[Collected data]
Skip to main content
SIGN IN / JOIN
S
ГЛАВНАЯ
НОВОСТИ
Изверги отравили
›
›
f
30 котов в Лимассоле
--
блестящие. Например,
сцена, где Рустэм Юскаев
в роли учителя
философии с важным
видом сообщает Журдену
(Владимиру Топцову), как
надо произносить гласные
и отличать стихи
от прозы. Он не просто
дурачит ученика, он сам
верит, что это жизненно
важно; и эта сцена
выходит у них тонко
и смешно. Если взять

Exercise details »
The expected answer is an exact copy of the lines above, beginning at the line with "важно; и эта сцена" and ending at the line with "и смешно. Если взять", with both ends in.

Reply to the exercise »
важно; и эта сцена
выходит у них тонко
и смешно. Если взять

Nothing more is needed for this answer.